Com o coração “transbordante de alegria”, o Papa iniciou sua homilia destacando o profundo significado da festa. Corpus Christi não é “apenas mais uma festa no calendário litúrgico”, mas um verdadeiro retorno às raízes da fé para renovar o amor e a fidelidade a Deus.
Foto: Vatican Media
Cristo que caminha no meio do povo
O Papa lembrou que as solenes procissões espanholas — com tapetes de flores, altares nas ruas, o cuidado com as custódias e os ostensórios, os cânticos e os ornamentos — não representam uma simples tradição folclórica ou adorno estético. Elas expressam a fé viva na presença real do Senhor Ressuscitado, “que continua a passar no meio de nós, que se faz pão para a nossa fome de vida e visita os recantos do nosso coração e da nossa história, também os mais escuros”.
Nas procissões, Jesus não permanece fechado no templo: Ele sai ao encontro do povo, percorre as ruas e praças, habita os lugares da nossa vida quotidiana. “Ele é o Deus próximo, que caminha com seu povo, o Senhor da história, consolo dos fracos, luz para as famílias, esperança para os doentes e paz para quem sofre”, afirmou o Papa.
Leão XIV lembrou ainda que, na tradição espanhola, a solenidade do Corpus Christi esteve por muitos anos ligada ao Dia da Caridade, reforçando que a Eucaristia deve nos levar a sair do “egoísmo e da indiferença, de uma fé confortável e privada, para responder ao seu convite à conversão, a mudar o olhar, a acolher a sua presença que nos transforma e nos torna construtores de um mundo novo”.
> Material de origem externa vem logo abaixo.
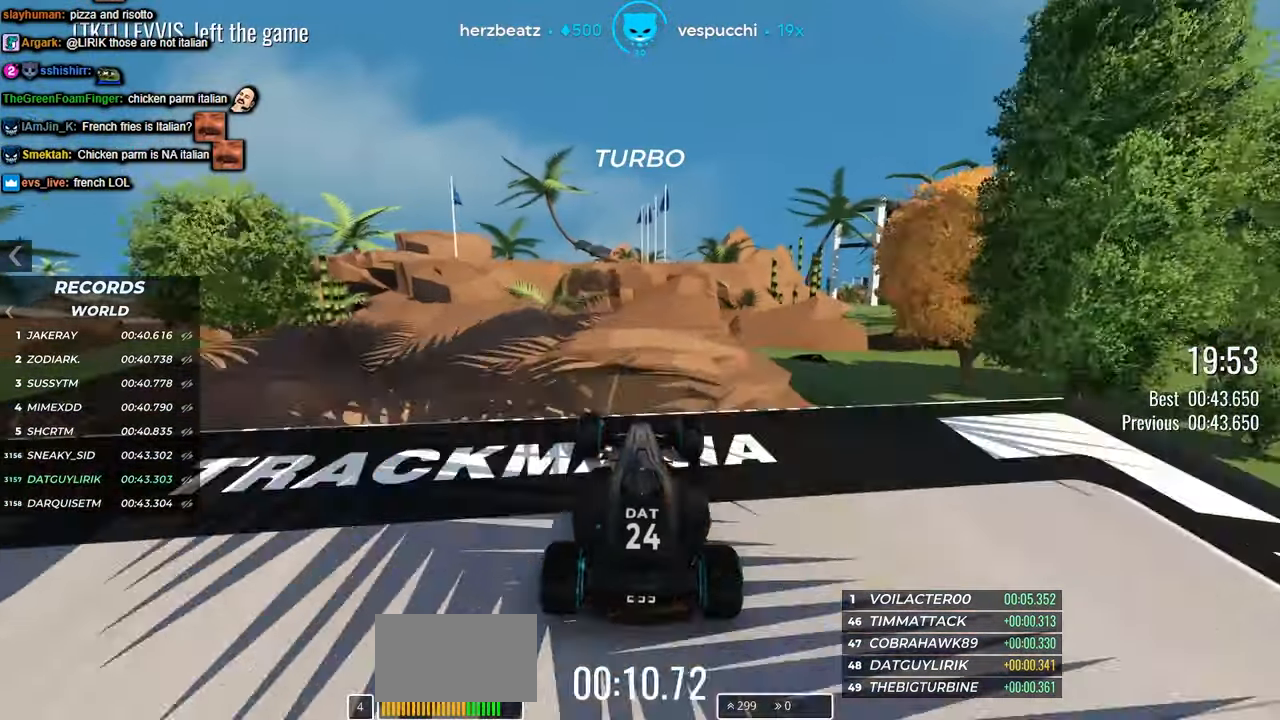
{"keys": [], "events": [[300, "up", "up"]]}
Uma escola de fé para o presente
O Pontífice fez um alerta importante: a rica memória histórica das procissões não pode se transformar em mera nostalgia do passado, mas é “um convite para o hoje, para a nossa vida pessoal, para as nossas relações, para a sociedade, para a construção do futuro”. E acrescentou: “Trata-se de ‘recordar’ precisamente para não esquecer quem é o Senhor, para não cair na tentação de confiar noutros ídolos e alimentar-se de um pão que não sacia”.
A religiosidade na Espanha deve ser uma escola de fé viva, onde se aprende a se ajoelhar diante de Deus e diante do próximo. “Ninguém pode se ajoelhar diante do Senhor e desprezar seu irmão”, enfatizou. Segundo o Papa, essa escola ensina a gratuidade do amor, quebra as correntes do egoísmo e forma cristãos dispostos a construir o bem comum, em vez de fugir dos desafios do mundo. Enfim, uma escola de fé na qual aprendemos que Deus é presença real.
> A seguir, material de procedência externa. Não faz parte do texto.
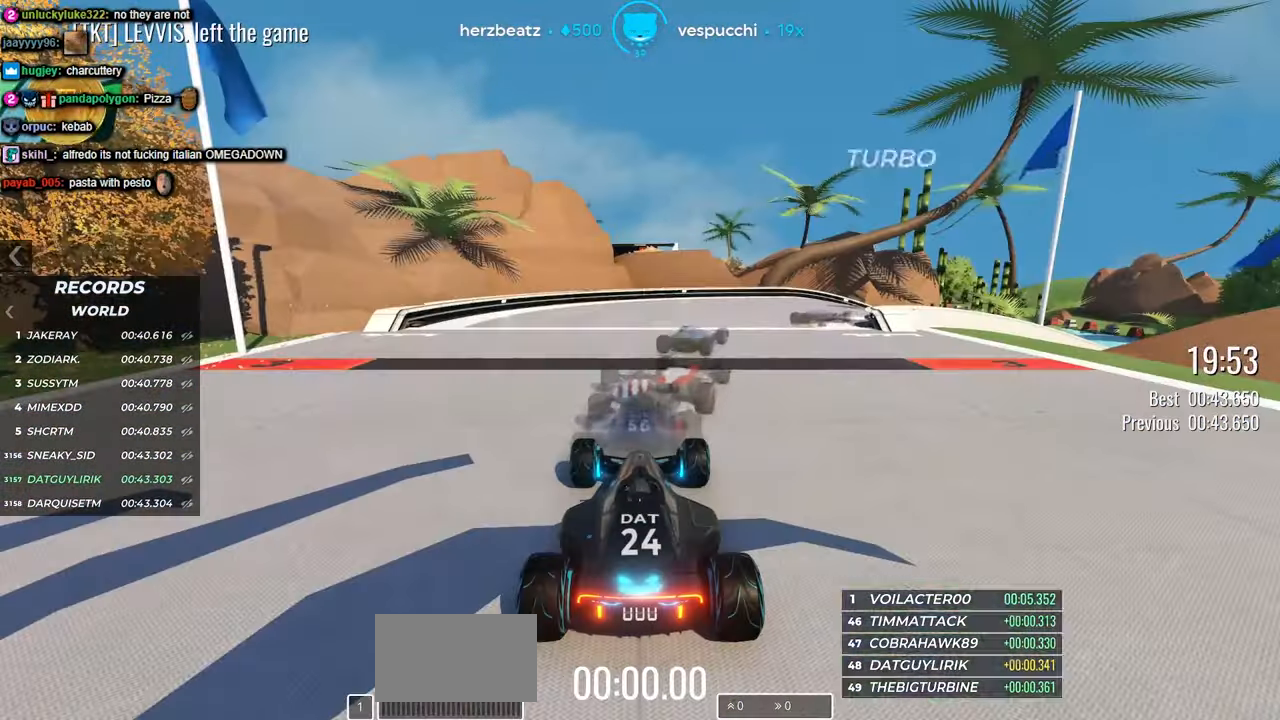
{"keys": [], "events": []}
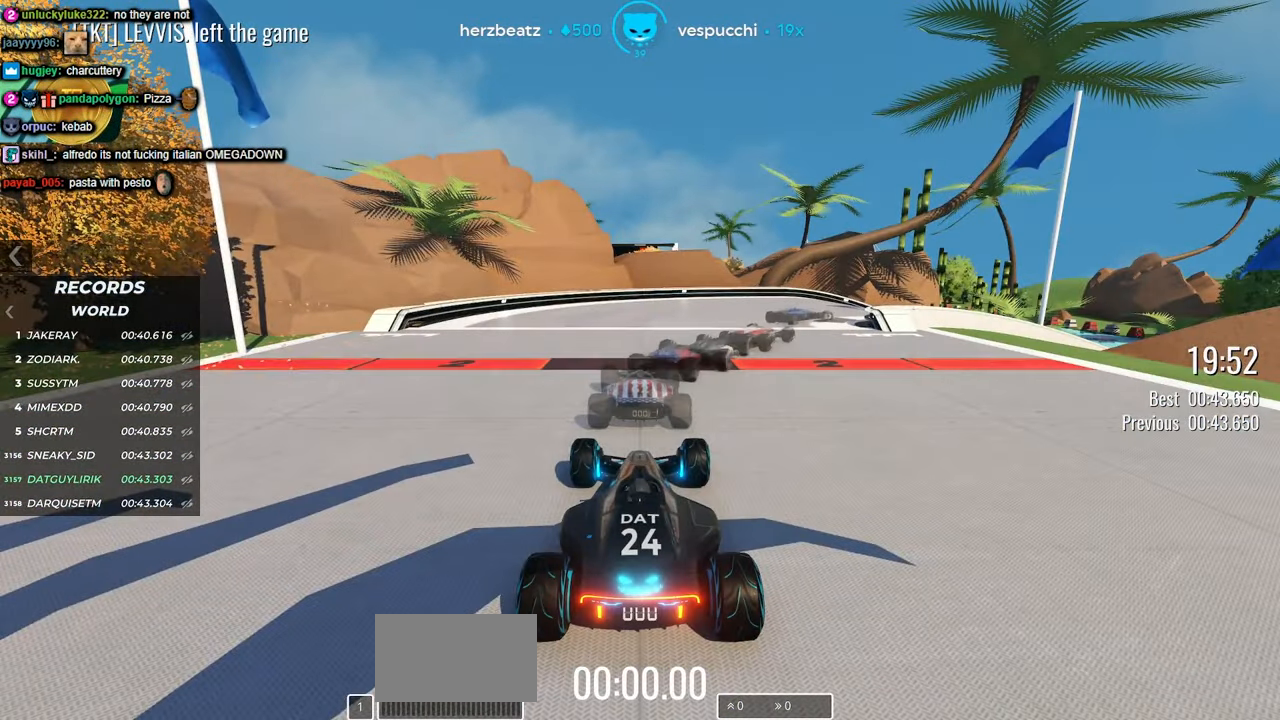
{"keys": [], "events": []}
Exemplos de santidade espanhola
Durante a homilia, Leão XIV destacou duas grandes figuras da espiritualidade espanhola:
– Santo Manuel González, conhecido como “o bispo dos sacrários abandonados”, exemplo de fidelidade silenciosa e amor à Eucaristia no dia a dia.
– São João da Cruz, que, mesmo “na prisão conventual de Toledo, onde se encontrava encarcerado em condições extremamente duras, precisamente por volta do Corpus Christi de 1578, reconhece, desde a noite daquela prisão, a presença oculta do Senhor, da qual brota uma luz que não conhece ocaso e mana uma vida que não se esgota”.
O Papa convidou os fiéis a beberem dessa “fonte eucarística” para hidratar as aridezes do nosso coração e, depois, levarem água fresca de amor, justiça, paz e alegria para os que mais sofrem.
Uma celebração histórica
A missa e a procissão reuniram mais de 1,2 milhão de fiéis na Praça de Cibeles e arredores. A celebração contou com a participação de cerca de 400 cantores, mais de 2 mil padres e diáconos distribuindo a comunhão, 22 mil voluntários e um forte esquema de segurança com 23 mil policiais.
Após a missa, o Santíssimo Sacramento percorreu as ruas de Madri em uma imponente procissão, demonstrando a vitalidade da fé do povo espanhol.